Challenge: Repairs programme needed for more than 6,500 properties
Solution: Close working between landlord and contractor
Outcome: Improved tenant satisfaction
Since 2014, Fortem has been looking after at least 5,523 general needs properties and 1,111 care and support properties for Midland Heart. This is a considerable undertaking, involving carrying out about 16,000 repairs each year.
“Fortem covers our South region for repairs, maintenance and voids. It’s about a third of our portfolio,” says Gary Dulson, senior operations manager at Midland Heart.
It is what’s known as a price-per-property contract. This means that Midland Heart pays Fortem a set amount for each property to carry out all the necessary routine repairs.
“The advantage of price-per-property contracts is that they give you cost certainty. You know at the end of every year – within reason and excluding non-routine work – exactly what you need to be spending on your stock,” explains Mr Dulson.
He compares it to a “comprehensive insurance policy”, but says it cannot cover every eventuality.

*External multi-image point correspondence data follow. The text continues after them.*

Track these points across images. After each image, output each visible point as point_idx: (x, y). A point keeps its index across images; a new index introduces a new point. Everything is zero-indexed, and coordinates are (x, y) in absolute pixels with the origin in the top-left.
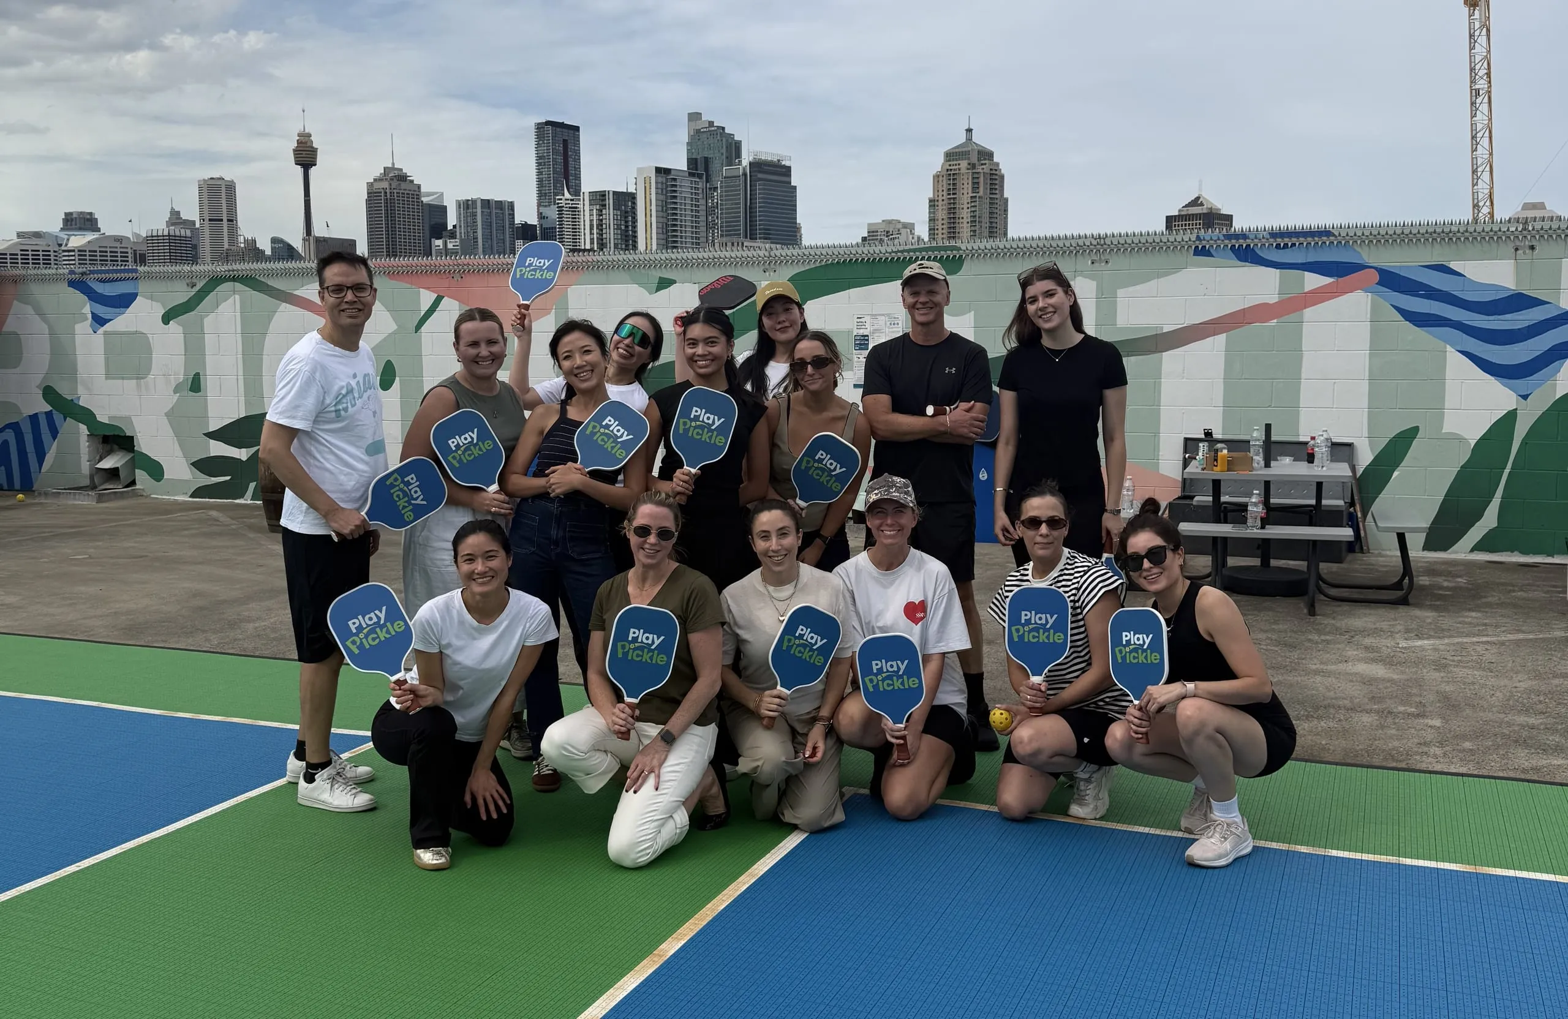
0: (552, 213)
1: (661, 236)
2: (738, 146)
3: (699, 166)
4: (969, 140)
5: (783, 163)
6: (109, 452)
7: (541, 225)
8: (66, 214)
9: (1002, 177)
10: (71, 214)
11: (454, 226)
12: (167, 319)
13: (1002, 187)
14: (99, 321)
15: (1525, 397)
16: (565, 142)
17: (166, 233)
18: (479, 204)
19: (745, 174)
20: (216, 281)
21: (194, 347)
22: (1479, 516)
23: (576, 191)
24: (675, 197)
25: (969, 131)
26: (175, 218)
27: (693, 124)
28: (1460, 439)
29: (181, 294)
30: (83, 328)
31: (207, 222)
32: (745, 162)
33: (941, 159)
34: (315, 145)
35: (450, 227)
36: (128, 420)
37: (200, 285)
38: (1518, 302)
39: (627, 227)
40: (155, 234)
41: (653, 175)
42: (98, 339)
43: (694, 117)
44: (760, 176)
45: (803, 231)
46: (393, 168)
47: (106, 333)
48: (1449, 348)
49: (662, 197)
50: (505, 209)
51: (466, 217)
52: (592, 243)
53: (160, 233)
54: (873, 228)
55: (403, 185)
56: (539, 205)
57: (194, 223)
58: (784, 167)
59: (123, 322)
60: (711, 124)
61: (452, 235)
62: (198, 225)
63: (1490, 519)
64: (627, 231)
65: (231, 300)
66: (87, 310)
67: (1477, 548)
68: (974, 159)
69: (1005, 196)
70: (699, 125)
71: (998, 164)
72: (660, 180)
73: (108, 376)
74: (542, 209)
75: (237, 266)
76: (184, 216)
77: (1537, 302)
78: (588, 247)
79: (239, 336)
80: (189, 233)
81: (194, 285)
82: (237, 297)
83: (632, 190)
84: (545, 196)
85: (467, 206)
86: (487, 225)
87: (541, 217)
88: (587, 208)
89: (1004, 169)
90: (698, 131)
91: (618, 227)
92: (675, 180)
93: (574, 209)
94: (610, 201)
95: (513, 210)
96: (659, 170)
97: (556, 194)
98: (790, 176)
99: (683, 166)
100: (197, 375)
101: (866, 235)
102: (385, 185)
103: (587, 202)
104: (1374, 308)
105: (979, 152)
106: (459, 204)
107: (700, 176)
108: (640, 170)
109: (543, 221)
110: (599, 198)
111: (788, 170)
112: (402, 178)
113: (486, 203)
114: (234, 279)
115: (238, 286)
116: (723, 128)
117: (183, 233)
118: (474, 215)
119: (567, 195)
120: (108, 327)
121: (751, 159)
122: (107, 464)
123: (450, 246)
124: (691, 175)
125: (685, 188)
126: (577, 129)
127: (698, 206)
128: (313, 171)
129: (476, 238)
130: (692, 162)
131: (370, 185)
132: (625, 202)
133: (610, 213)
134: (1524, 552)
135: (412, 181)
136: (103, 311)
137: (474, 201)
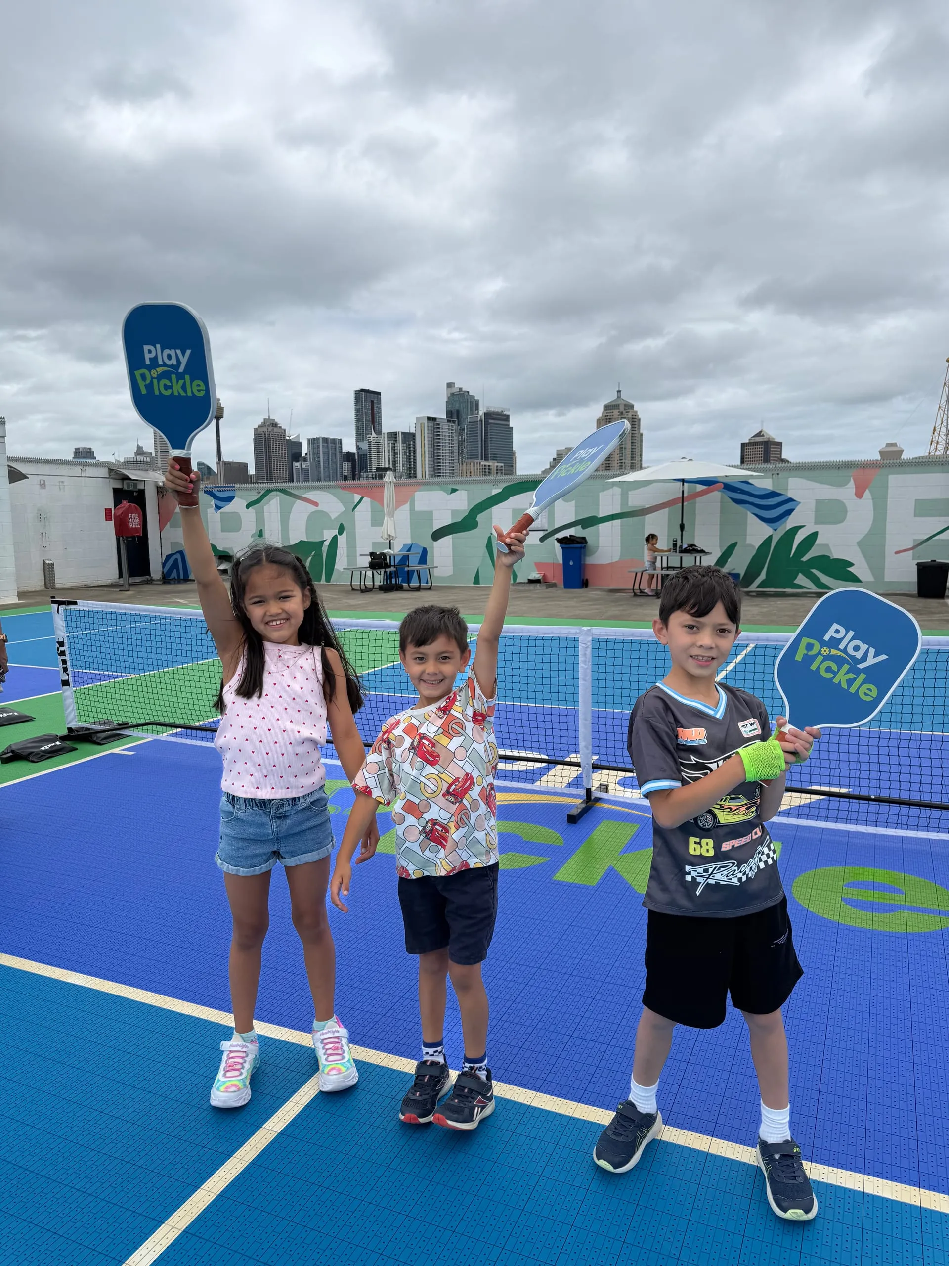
0: (364, 445)
1: (431, 459)
2: (477, 403)
3: (454, 415)
4: (619, 397)
5: (505, 413)
6: (221, 563)
7: (358, 453)
8: (76, 449)
9: (639, 420)
10: (79, 448)
11: (306, 454)
12: (248, 506)
13: (639, 426)
14: (218, 508)
15: (775, 530)
16: (372, 402)
17: (135, 460)
18: (321, 440)
19: (481, 421)
20: (269, 491)
21: (260, 519)
22: (759, 575)
23: (379, 432)
24: (439, 435)
25: (619, 391)
26: (140, 451)
27: (449, 389)
28: (753, 546)
29: (254, 497)
30: (211, 511)
31: (159, 453)
32: (481, 413)
33: (602, 409)
34: (222, 406)
35: (303, 455)
36: (231, 549)
37: (262, 492)
38: (773, 494)
39: (410, 454)
40: (129, 460)
41: (426, 421)
42: (217, 516)
43: (450, 385)
44: (491, 421)
45: (517, 455)
46: (269, 419)
47: (221, 513)
48: (748, 512)
49: (431, 435)
50: (336, 443)
51: (313, 448)
52: (389, 464)
53: (132, 460)
54: (561, 453)
55: (275, 430)
56: (357, 441)
57: (151, 453)
58: (505, 415)
59: (229, 508)
60: (461, 389)
61: (305, 460)
62: (153, 455)
63: (763, 576)
64: (410, 456)
65: (275, 500)
66: (213, 503)
67: (758, 587)
68: (622, 408)
69: (641, 432)
70: (454, 390)
71: (636, 412)
72: (430, 425)
73: (222, 531)
74: (358, 443)
75: (278, 485)
76: (145, 449)
77: (779, 494)
78: (387, 466)
79: (279, 514)
80: (149, 460)
81: (259, 493)
82: (278, 498)
83: (413, 431)
84: (360, 435)
85: (313, 442)
86: (326, 453)
87: (358, 448)
88: (386, 442)
89: (640, 415)
90: (453, 394)
91: (405, 453)
92: (439, 424)
93: (378, 443)
94: (400, 438)
95: (341, 443)
96: (429, 419)
97: (368, 434)
98: (508, 421)
99: (443, 416)
100: (261, 530)
101: (555, 457)
102: (265, 429)
103: (386, 439)
104: (722, 498)
105: (625, 405)
106: (309, 440)
107: (454, 422)
108: (418, 419)
109: (359, 451)
110: (393, 436)
111: (507, 418)
112: (275, 425)
113: (325, 440)
114: (277, 490)
115: (278, 493)
116: (468, 392)
117: (145, 460)
118: (318, 447)
119: (374, 435)
120: (222, 510)
121: (485, 411)
122: (222, 567)
123: (304, 466)
124: (449, 421)
125: (445, 429)
126: (379, 394)
127: (453, 440)
128: (221, 421)
129: (319, 461)
130: (449, 414)
131: (255, 430)
132: (409, 438)
133: (400, 446)
134: (775, 588)
135: (280, 427)
136: (219, 503)
137: (318, 439)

“There are exemptions that are not included in the price per property, such as major works. If a roof blew off, then under the price-per-property contract we wouldn’t expect Fortem to replace it, whereas if there were just some tiles that needed to be replaced, then it would be covered,” he says.
Fortem and Midland Heart are working together in innovative ways to ensure customers receive the best possible service. Fortem staff work from Midland Heart offices to speed up response times for customers.
“We’ve got Fortem staff based in our offices in Birmingham. That facilitates better communication with our customers. We can get problems resolved quickly because we don’t have to wait for people to call back. We are able to go to our contractors immediately, whether it is scheduling issues or appointments,” he says.
The two organisations’ IT systems are also closely intermeshed. This too has benefits for customers.
“We have interlinked digital platforms that speak to each other. We have an interface where, for example, when an operative finishes a job and enters it into a handheld device, then that information is immediately uploaded into the Fortem system in real time. That is replicated in our operating system,” he says.
The real-time sharing of data makes the repairs service highly efficient. Both parties know what has been done immediately.
But that’s not all they share. Midland Heart keeps Fortem informed of the most frequently needed spare parts so tenants do not have to wait for vital repairs.
“We go through our regularly used parts to keep one step ahead. We try to anticipate the things that are likely to fail and are critical. For instance, the flushing mechanism on a toilet, which a customer can’t go without for long,” he says.
Standard kitchens and bathrooms ensure operatives do not need to carry around a multitude of different parts. “We try to install a standard set of accessories so that the contractors do not have to carry so much stock in their vans,” he says.
The partnership uses technology to remind tenants of appointments.
Customers get a text message sent to their mobile when an appointment is scheduled and another one the day before. “That helps to drive up appointments made and kept successfully,” says Mr Dulson.
All of these innovations have led to improved tenant satisfaction.
“We measure overall satisfaction with the repair. We measure happiness with the conduct of the operative; did they, for instance, show their ID card, did they make it clear they were from Midland Heart and did they explain the work,” he says. “And we have, during the past 18 months, seen more than a 90% satisfaction level for repairs.”